Wherever the string "primitives" shows up in the material below, copy that line.
─── INPUT FOR THIS TASK
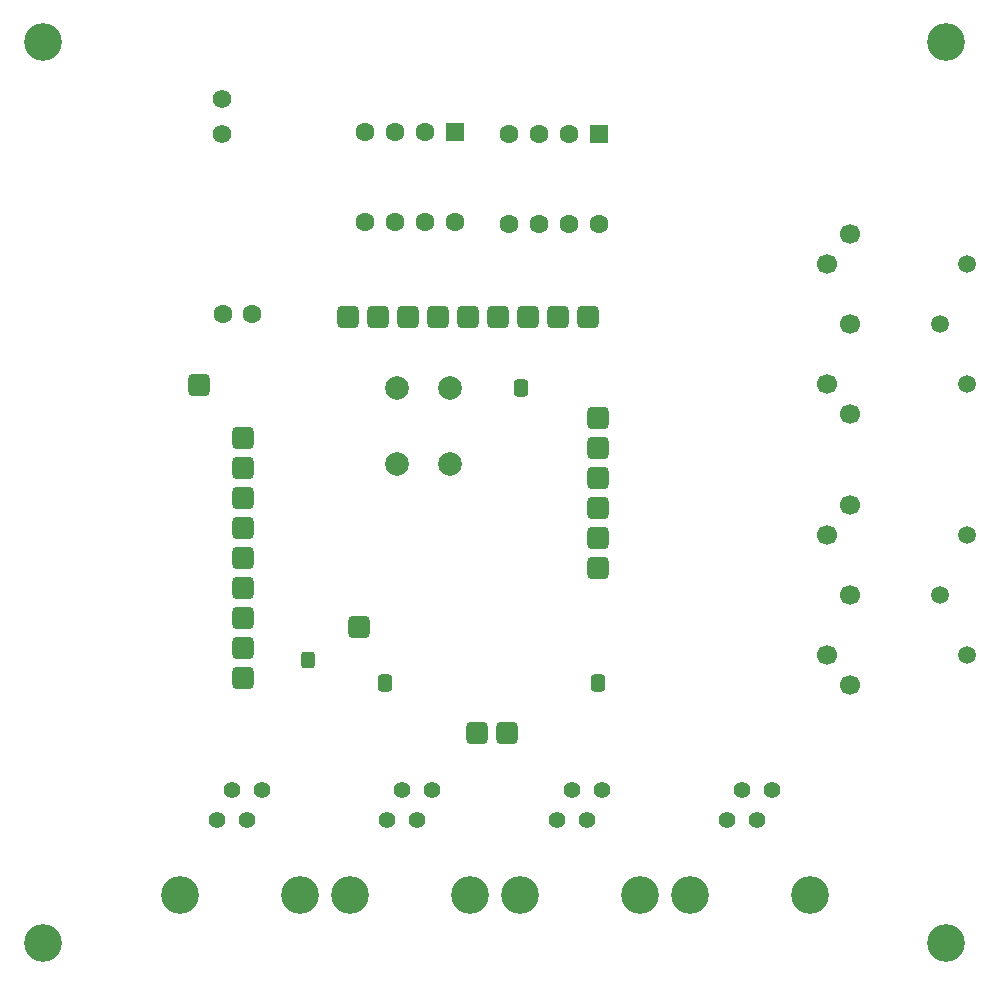
<source format=gbr>
%TF.GenerationSoftware,KiCad,Pcbnew,9.0.5*%
%TF.CreationDate,2025-11-19T10:45:20-07:00*%
%TF.ProjectId,UMaster,554d6173-7465-4722-9e6b-696361645f70,rev?*%
%TF.SameCoordinates,Original*%
%TF.FileFunction,Soldermask,Bot*%
%TF.FilePolarity,Negative*%
%FSLAX46Y46*%
G04 Gerber Fmt 4.6, Leading zero omitted, Abs format (unit mm)*
G04 Created by KiCad (PCBNEW 9.0.5) date 2025-11-19 10:45:20*
%MOMM*%
%LPD*%
G01*
G04 APERTURE LIST*
G04 Aperture macros list*
%AMRoundRect*
0 Rectangle with rounded corners*
0 $1 Rounding radius*
0 $2 $3 $4 $5 $6 $7 $8 $9 X,Y pos of 4 corners*
0 Add a 4 corners polygon primitive as box body*
4,1,4,$2,$3,$4,$5,$6,$7,$8,$9,$2,$3,0*
0 Add four circle primitives for the rounded corners*
1,1,$1+$1,$2,$3*
1,1,$1+$1,$4,$5*
1,1,$1+$1,$6,$7*
1,1,$1+$1,$8,$9*
0 Add four rect primitives between the rounded corners*
20,1,$1+$1,$2,$3,$4,$5,0*
20,1,$1+$1,$4,$5,$6,$7,0*
20,1,$1+$1,$6,$7,$8,$9,0*
20,1,$1+$1,$8,$9,$2,$3,0*%
G04 Aperture macros list end*
%ADD10RoundRect,0.476250X-0.476250X-0.476250X0.476250X-0.476250X0.476250X0.476250X-0.476250X0.476250X0*%
%ADD11RoundRect,0.250000X0.337500X0.475000X-0.337500X0.475000X-0.337500X-0.475000X0.337500X-0.475000X0*%
%ADD12RoundRect,0.250000X0.325000X0.450000X-0.325000X0.450000X-0.325000X-0.450000X0.325000X-0.450000X0*%
%ADD13C,1.600000*%
%ADD14C,3.200000*%
%ADD15C,1.400000*%
%ADD16C,1.700000*%
%ADD17C,1.500000*%
%ADD18RoundRect,0.250000X-0.550000X0.550000X-0.550000X-0.550000X0.550000X-0.550000X0.550000X0.550000X0*%
%ADD19RoundRect,0.476250X-0.476250X0.476250X-0.476250X-0.476250X0.476250X-0.476250X0.476250X0.476250X0*%
%ADD20C,1.574800*%
%ADD21RoundRect,0.250000X-0.337500X-0.475000X0.337500X-0.475000X0.337500X0.475000X-0.337500X0.475000X0*%
%ADD22C,2.000000*%
G04 APERTURE END LIST*
D10*
%TO.C,R5*%
X134840000Y-98000000D03*
X137380000Y-98000000D03*
X139920000Y-98000000D03*
X142460000Y-98000000D03*
X145000000Y-98000000D03*
X147540000Y-98000000D03*
X150080000Y-98000000D03*
X152620000Y-98000000D03*
X155164442Y-98009999D03*
%TD*%
D11*
%TO.C,R4*%
X156037500Y-129000000D03*
%TD*%
D10*
%TO.C,TP1*%
X135750000Y-124250000D03*
%TD*%
D12*
%TO.C,D10*%
X131484000Y-127094000D03*
%TD*%
D13*
%TO.C,C1*%
X126750000Y-97750000D03*
X124250000Y-97750000D03*
%TD*%
D14*
%TO.C,J4*%
X120600000Y-147000000D03*
X130760000Y-147000000D03*
D15*
X123775000Y-140650000D03*
X125045000Y-138110000D03*
X126315000Y-140650000D03*
X127585000Y-138110000D03*
%TD*%
D16*
%TO.C,J8*%
X177344000Y-113960000D03*
X177344000Y-121580000D03*
X177344000Y-129200000D03*
X175439000Y-116500000D03*
X175439000Y-126660000D03*
D17*
X184964000Y-121580000D03*
X187250000Y-126660000D03*
X187250000Y-116500000D03*
%TD*%
D14*
%TO.C,REF\u002A\u002A*%
X185500000Y-74750000D03*
%TD*%
%TO.C,REF\u002A\u002A*%
X109000000Y-151000000D03*
%TD*%
D10*
%TO.C,J3*%
X145750000Y-133250000D03*
X148290000Y-133250000D03*
%TD*%
D18*
%TO.C,SW2*%
X143950000Y-82380000D03*
D13*
X141410000Y-82380000D03*
X138870000Y-82380000D03*
X136330000Y-82380000D03*
X136330000Y-90000000D03*
X138870000Y-90000000D03*
X141410000Y-90000000D03*
X143950000Y-90000000D03*
%TD*%
D11*
%TO.C,R1*%
X149537500Y-104000000D03*
%TD*%
D19*
%TO.C,R6*%
X126000000Y-108260000D03*
X126000000Y-110800000D03*
X126000000Y-113340000D03*
X126000000Y-115880000D03*
X126000000Y-118420000D03*
X126000000Y-120960000D03*
X126000000Y-123500000D03*
X126000000Y-126040000D03*
X125990001Y-128584442D03*
%TD*%
D10*
%TO.C,TP2*%
X122250000Y-103750000D03*
%TD*%
D14*
%TO.C,J6*%
X149400000Y-147000000D03*
X159560000Y-147000000D03*
D15*
X152575000Y-140650000D03*
X153845000Y-138110000D03*
X155115000Y-140650000D03*
X156385000Y-138110000D03*
%TD*%
D14*
%TO.C,J7*%
X163800000Y-147000000D03*
X173960000Y-147000000D03*
D15*
X166975000Y-140650000D03*
X168245000Y-138110000D03*
X169515000Y-140650000D03*
X170785000Y-138110000D03*
%TD*%
D16*
%TO.C,J9*%
X177344000Y-90960000D03*
X177344000Y-98580000D03*
X177344000Y-106200000D03*
X175439000Y-93500000D03*
X175439000Y-103660000D03*
D17*
X184964000Y-98580000D03*
X187250000Y-103660000D03*
X187250000Y-93500000D03*
%TD*%
D18*
%TO.C,SW3*%
X156120000Y-82500000D03*
D13*
X153580000Y-82500000D03*
X151040000Y-82500000D03*
X148500000Y-82500000D03*
X148500000Y-90120000D03*
X151040000Y-90120000D03*
X153580000Y-90120000D03*
X156120000Y-90120000D03*
%TD*%
D14*
%TO.C,REF\u002A\u002A*%
X185500000Y-151000000D03*
%TD*%
D20*
%TO.C,J1*%
X124160400Y-79564301D03*
X124160400Y-82564300D03*
%TD*%
D19*
%TO.C,J2*%
X156000000Y-106590000D03*
X156000000Y-109130000D03*
X156000000Y-111670000D03*
X156000000Y-114210000D03*
X156000000Y-116750000D03*
X156000000Y-119290000D03*
%TD*%
D14*
%TO.C,J5*%
X135000000Y-147000000D03*
X145160000Y-147000000D03*
D15*
X138175000Y-140650000D03*
X139445000Y-138110000D03*
X140715000Y-140650000D03*
X141985000Y-138110000D03*
%TD*%
D14*
%TO.C,REF\u002A\u002A*%
X109000000Y-74750000D03*
%TD*%
D21*
%TO.C,R3*%
X137962500Y-129000000D03*
%TD*%
D22*
%TO.C,SW1*%
X139000000Y-110500000D03*
X139000000Y-104000000D03*
X143500000Y-110500000D03*
X143500000Y-104000000D03*
%TD*%
M02*

</source>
──────
### SOLUTION TO THE EXERCISE
0 Add four circle primitives for the rounded corners*
0 Add four rect primitives between the rounded corners*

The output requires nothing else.